Source information Start Marker

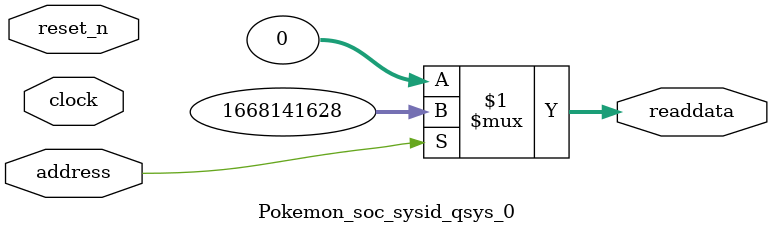
<source format=v>



// synthesis translate_off
`timescale 1ns / 1ps
// synthesis translate_on

// turn off superfluous verilog processor warnings 
// altera message_level Level1 
// altera message_off 10034 10035 10036 10037 10230 10240 10030 

module Pokemon_soc_sysid_qsys_0 (
               // inputs:
                address,
                clock,
                reset_n,

               // outputs:
                readdata
             )
;

  output  [ 31: 0] readdata;
  input            address;
  input            clock;
  input            reset_n;

  wire    [ 31: 0] readdata;
  //control_slave, which is an e_avalon_slave
  assign readdata = address ? 1668141628 : 0;

endmodule



</source>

Source information End Marker

Work request: The entries above need to be transcribed exactly, with the images left out.

Final answer:
<source format=v>



// synthesis translate_off
`timescale 1ns / 1ps
// synthesis translate_on

// turn off superfluous verilog processor warnings 
// altera message_level Level1 
// altera message_off 10034 10035 10036 10037 10230 10240 10030 

module Pokemon_soc_sysid_qsys_0 (
               // inputs:
                address,
                clock,
                reset_n,

               // outputs:
                readdata
             )
;

  output  [ 31: 0] readdata;
  input            address;
  input            clock;
  input            reset_n;

  wire    [ 31: 0] readdata;
  //control_slave, which is an e_avalon_slave
  assign readdata = address ? 1668141628 : 0;

endmodule



</source>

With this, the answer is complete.